(Dataset extract begins)

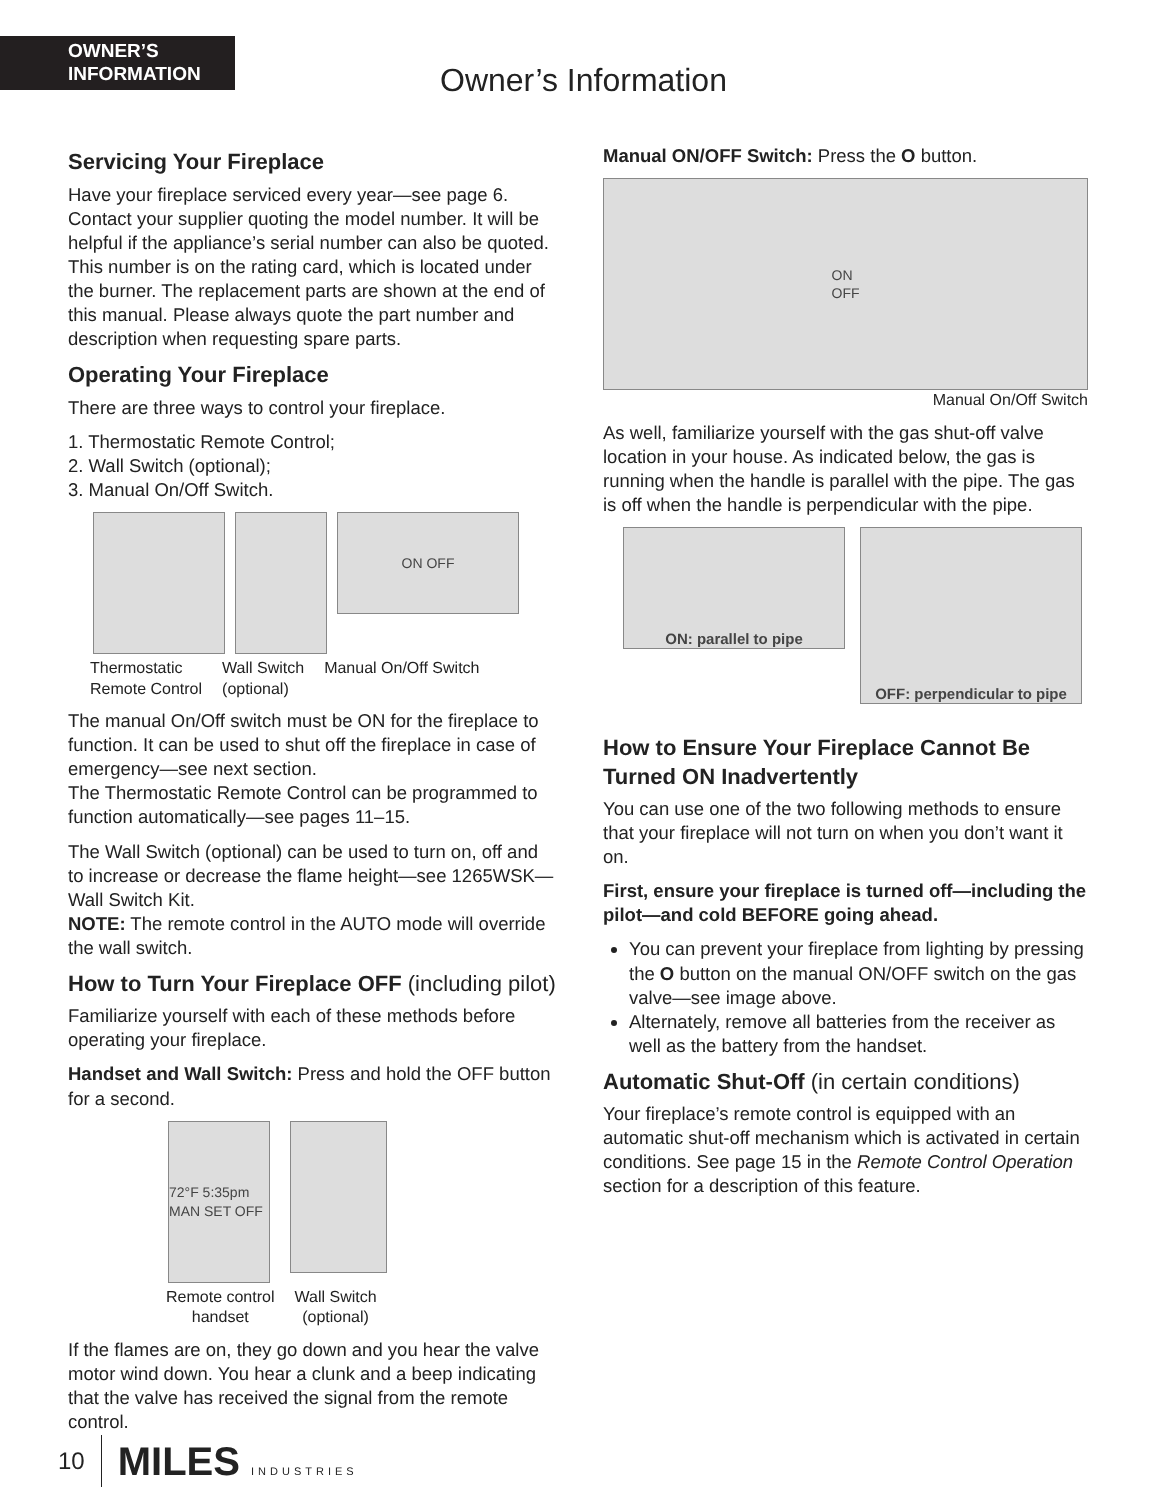OWNER’S
INFORMATION
Owner’s Information
Servicing Your Fireplace
Have your fireplace serviced every year—see page 6. Contact your supplier quoting the model number. It will be helpful if the appliance’s serial number can also be quoted. This number is on the rating card, which is located under the burner. The replacement parts are shown at the end of this manual. Please always quote the part number and description when requesting spare parts.
Operating Your Fireplace
There are three ways to control your fireplace.
1. Thermostatic Remote Control;
2. Wall Switch (optional);
3. Manual On/Off Switch.
ON OFF
Thermostatic
Remote Control Wall Switch
(optional) Manual On/Off Switch
The manual On/Off switch must be ON for the fireplace to function. It can be used to shut off the fireplace in case of emergency—see next section.
The Thermostatic Remote Control can be programmed to function automatically—see pages 11–15.
The Wall Switch (optional) can be used to turn on, off and to increase or decrease the flame height—see 1265WSK—Wall Switch Kit.
NOTE: The remote control in the AUTO mode will override the wall switch.
How to Turn Your Fireplace OFF (including pilot)
Familiarize yourself with each of these methods before operating your fireplace.
Handset and Wall Switch: Press and hold the OFF button for a second.
72°F 5:35pm MAN SET OFF
Remote control
handset Wall Switch
(optional)
If the flames are on, they go down and you hear the valve motor wind down. You hear a clunk and a beep indicating that the valve has received the signal from the remote control.
Manual ON/OFF Switch: Press the O button.
ON
OFF
Manual On/Off Switch
As well, familiarize yourself with the gas shut-off valve location in your house. As indicated below, the gas is running when the handle is parallel with the pipe. The gas is off when the handle is perpendicular with the pipe.
ON: parallel to pipe
OFF: perpendicular to pipe
How to Ensure Your Fireplace Cannot Be Turned ON Inadvertently
You can use one of the two following methods to ensure that your fireplace will not turn on when you don’t want it on.
First, ensure your fireplace is turned off—including the pilot—and cold BEFORE going ahead.
You can prevent your fireplace from lighting by pressing the O button on the manual ON/OFF switch on the gas valve—see image above.
Alternately, remove all batteries from the receiver as well as the battery from the handset.
Automatic Shut-Off (in certain conditions)
Your fireplace’s remote control is equipped with an automatic shut-off mechanism which is activated in certain conditions. See page 15 in the Remote Control Operation section for a description of this feature.
10 MILES INDUSTRIES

(Dataset extract ends)

An exact reproduction of every record above is required, with no pictures included.

OWNER’S
INFORMATION
Owner’s Information
Servicing Your Fireplace
Have your fireplace serviced every year—see page 6. Contact your supplier quoting the model number. It will be helpful if the appliance’s serial number can also be quoted. This number is on the rating card, which is located under the burner. The replacement parts are shown at the end of this manual. Please always quote the part number and description when requesting spare parts.
Operating Your Fireplace
There are three ways to control your fireplace.
1. Thermostatic Remote Control;
2. Wall Switch (optional);
3. Manual On/Off Switch.
ON OFF
Thermostatic
Remote Control Wall Switch
(optional) Manual On/Off Switch
The manual On/Off switch must be ON for the fireplace to function. It can be used to shut off the fireplace in case of emergency—see next section.
The Thermostatic Remote Control can be programmed to function automatically—see pages 11–15.
The Wall Switch (optional) can be used to turn on, off and to increase or decrease the flame height—see 1265WSK—Wall Switch Kit.
NOTE: The remote control in the AUTO mode will override the wall switch.
How to Turn Your Fireplace OFF (including pilot)
Familiarize yourself with each of these methods before operating your fireplace.
Handset and Wall Switch: Press and hold the OFF button for a second.
72°F 5:35pm MAN SET OFF
Remote control
handset Wall Switch
(optional)
If the flames are on, they go down and you hear the valve motor wind down. You hear a clunk and a beep indicating that the valve has received the signal from the remote control.
Manual ON/OFF Switch: Press the O button.
ON
OFF
Manual On/Off Switch
As well, familiarize yourself with the gas shut-off valve location in your house. As indicated below, the gas is running when the handle is parallel with the pipe. The gas is off when the handle is perpendicular with the pipe.
ON: parallel to pipe
OFF: perpendicular to pipe
How to Ensure Your Fireplace Cannot Be Turned ON Inadvertently
You can use one of the two following methods to ensure that your fireplace will not turn on when you don’t want it on.
First, ensure your fireplace is turned off—including the pilot—and cold BEFORE going ahead.
You can prevent your fireplace from lighting by pressing the O button on the manual ON/OFF switch on the gas valve—see image above.
Alternately, remove all batteries from the receiver as well as the battery from the handset.
Automatic Shut-Off (in certain conditions)
Your fireplace’s remote control is equipped with an automatic shut-off mechanism which is activated in certain conditions. See page 15 in the Remote Control Operation section for a description of this feature.
10 MILES INDUSTRIES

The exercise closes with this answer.